ERP, IGH, Labour Code: three regimes to orchestrate
Your office floor falls under the regulations applicable to workplaces for its permanent occupants. It shifts to a 5th-category ERP as soon as it welcomes the public, then to 3rd or 4th category beyond the defined thresholds (decree of 25 June 1980). It comes under the IGH regulation from 50 metres for the tertiary sector (article R.122-2 of the Construction and Housing Code). A coworking space open to the public in a 75-metre tower falls simultaneously under all three regimes.
| Framework | Switch threshold | Indicative review timeline |
|---|---|---|
| Workplaces | Permanent occupants | No prior review |
| ERP 5th category | Public reception | about 4 months |
| Tertiary IGH | 50 m in height | 5 to 6 months + commission |
Article R.4227-5 also conditions the maximum capacity of a floor on the number of passage units: a single emergency staircase of 1.40 to 1.50 m allows 100 people per floor.
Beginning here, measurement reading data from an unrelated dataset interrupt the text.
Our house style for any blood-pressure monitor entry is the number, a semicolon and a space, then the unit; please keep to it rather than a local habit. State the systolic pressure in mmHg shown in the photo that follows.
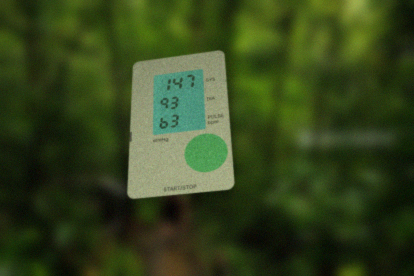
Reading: 147; mmHg
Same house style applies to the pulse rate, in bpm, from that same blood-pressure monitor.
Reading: 63; bpm
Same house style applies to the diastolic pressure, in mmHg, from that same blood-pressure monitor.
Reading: 93; mmHg
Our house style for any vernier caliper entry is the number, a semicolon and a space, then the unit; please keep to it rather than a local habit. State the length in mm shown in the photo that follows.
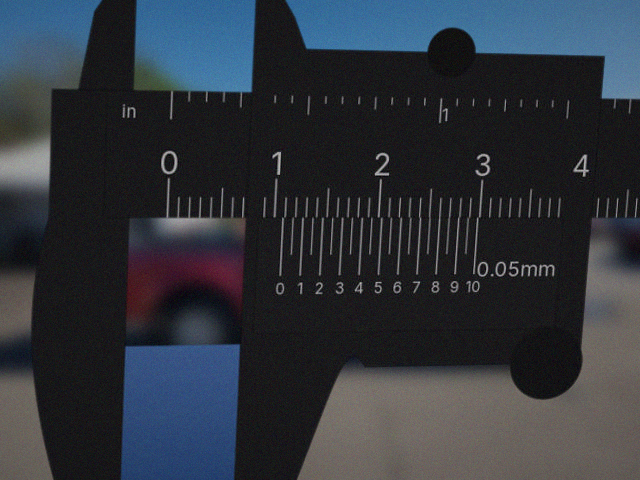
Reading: 10.8; mm
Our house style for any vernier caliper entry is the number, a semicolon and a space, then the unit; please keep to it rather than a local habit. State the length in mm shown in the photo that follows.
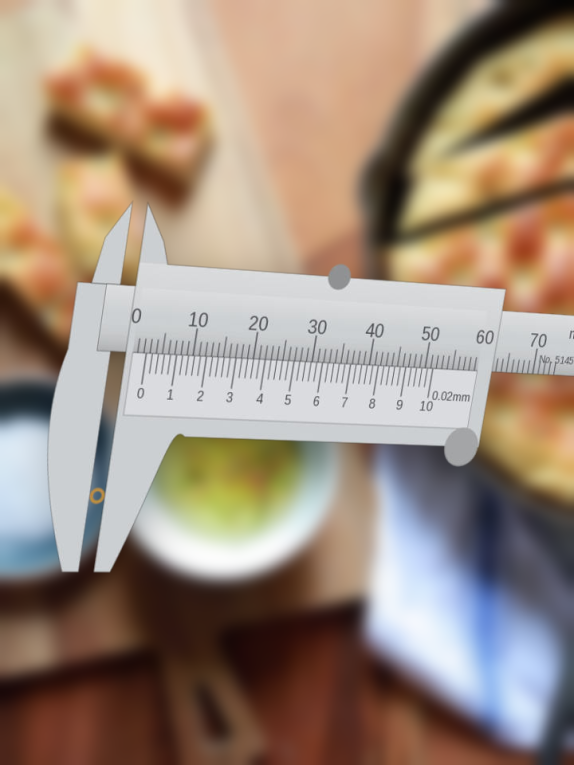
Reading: 2.4; mm
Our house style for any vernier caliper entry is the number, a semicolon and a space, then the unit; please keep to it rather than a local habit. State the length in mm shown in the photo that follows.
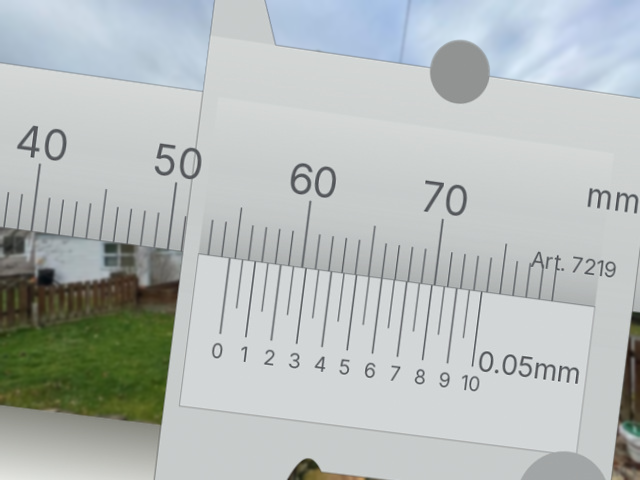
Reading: 54.6; mm
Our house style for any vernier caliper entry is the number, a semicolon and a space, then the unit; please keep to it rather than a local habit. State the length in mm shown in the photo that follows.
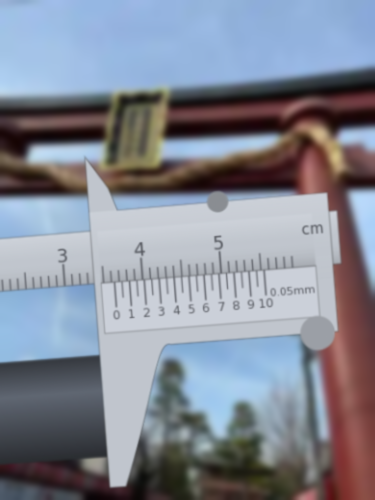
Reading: 36.4; mm
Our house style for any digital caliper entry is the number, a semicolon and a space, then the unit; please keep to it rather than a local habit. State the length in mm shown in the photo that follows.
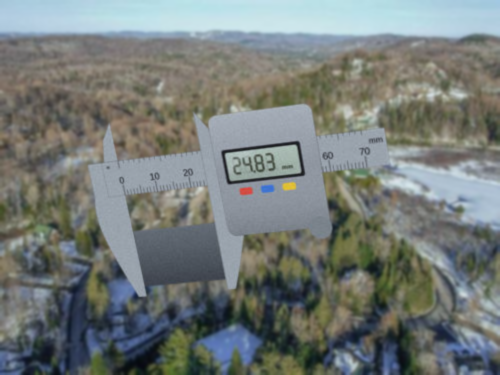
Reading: 24.83; mm
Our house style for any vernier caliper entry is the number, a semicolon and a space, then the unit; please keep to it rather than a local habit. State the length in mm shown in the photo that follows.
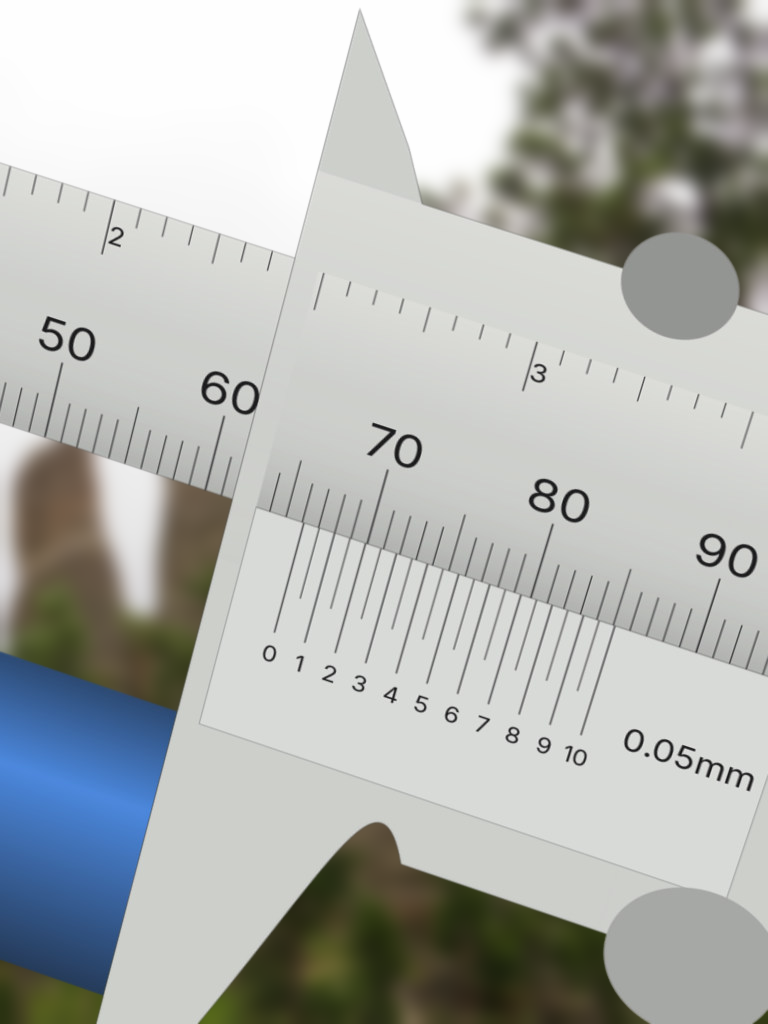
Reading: 66.1; mm
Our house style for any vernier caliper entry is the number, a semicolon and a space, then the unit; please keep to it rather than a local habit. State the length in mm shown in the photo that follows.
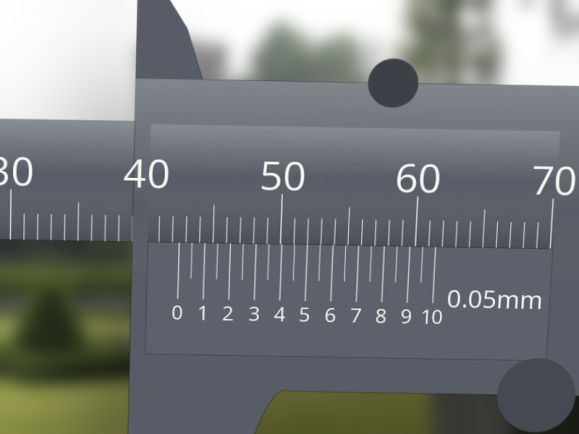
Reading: 42.5; mm
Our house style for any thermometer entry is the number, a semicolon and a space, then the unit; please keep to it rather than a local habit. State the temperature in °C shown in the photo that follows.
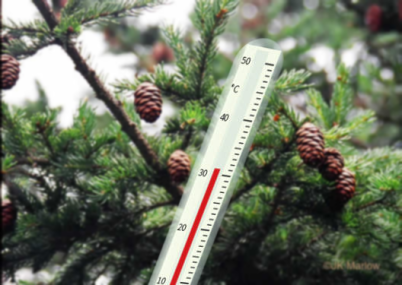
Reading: 31; °C
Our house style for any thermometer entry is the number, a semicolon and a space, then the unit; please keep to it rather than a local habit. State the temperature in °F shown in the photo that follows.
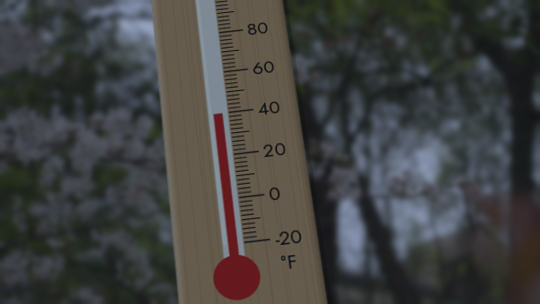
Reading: 40; °F
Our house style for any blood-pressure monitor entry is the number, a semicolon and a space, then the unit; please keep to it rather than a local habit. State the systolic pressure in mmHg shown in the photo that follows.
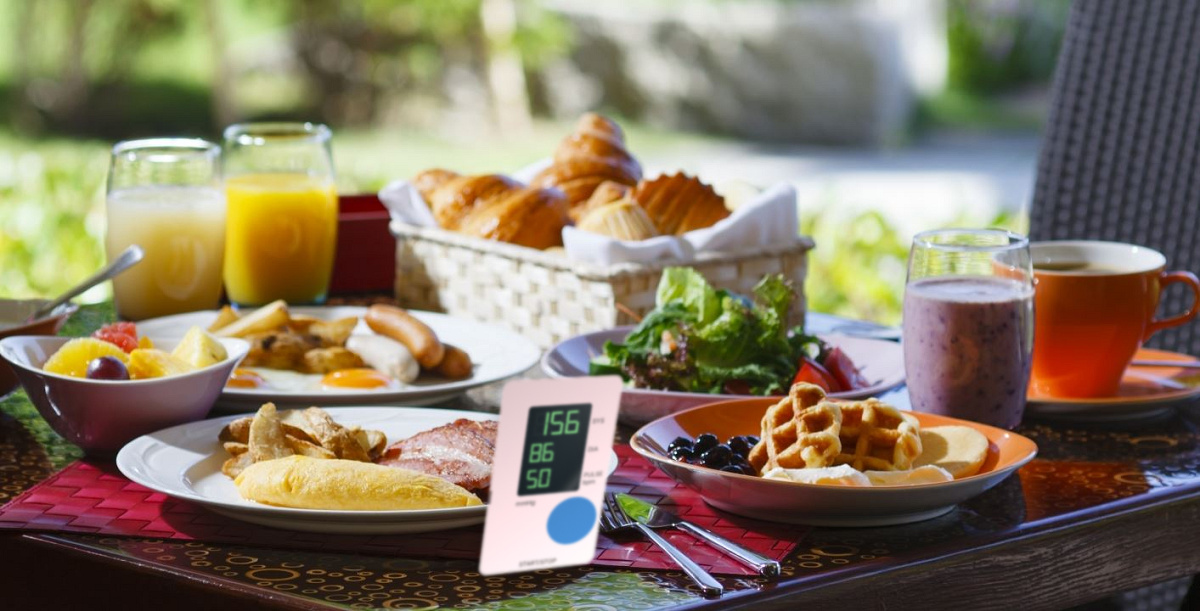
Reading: 156; mmHg
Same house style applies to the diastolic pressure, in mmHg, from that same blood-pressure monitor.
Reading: 86; mmHg
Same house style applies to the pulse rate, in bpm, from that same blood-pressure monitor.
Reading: 50; bpm
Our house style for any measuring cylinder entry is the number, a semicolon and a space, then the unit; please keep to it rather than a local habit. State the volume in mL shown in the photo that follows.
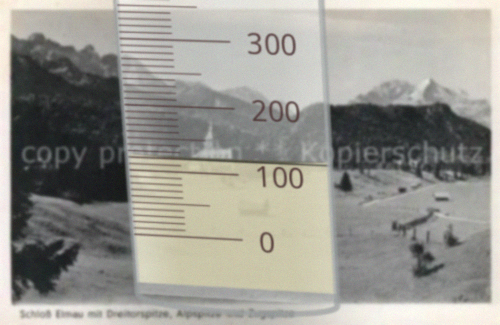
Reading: 120; mL
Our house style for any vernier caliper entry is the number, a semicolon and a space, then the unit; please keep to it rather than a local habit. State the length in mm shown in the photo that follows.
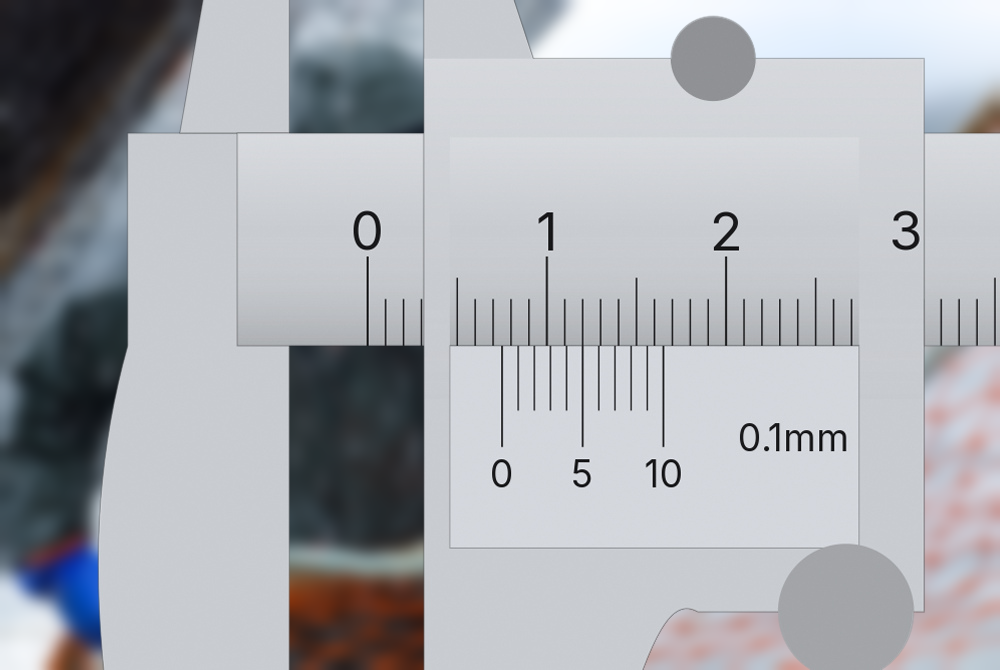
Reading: 7.5; mm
This constraint guides your decisions on partitioning, smoke extraction, fire resistance, accessibility for people with reduced mobility and signage.
For the Architect and the Office Manager, the ERP threshold is a programming decision. A freely accessible showroom, a public event space or a coworking space without access control shifts your project into ERP status, with about 4 additional months of review. Conversely, invitation-only access with a control airlock keeps your floor under the workplace regime alone. This usage choice, made from the programme stage, conditions your opening date as much as the choice of flooring.
A limit to be aware of. On an exclusively tertiary floor below the IGH threshold, activating an ERP workflow as a precaution adds 3 to 4 months without justification. ERP reclassification is triggered only from a demonstrated public use, never from a mere hypothesis of future evolution.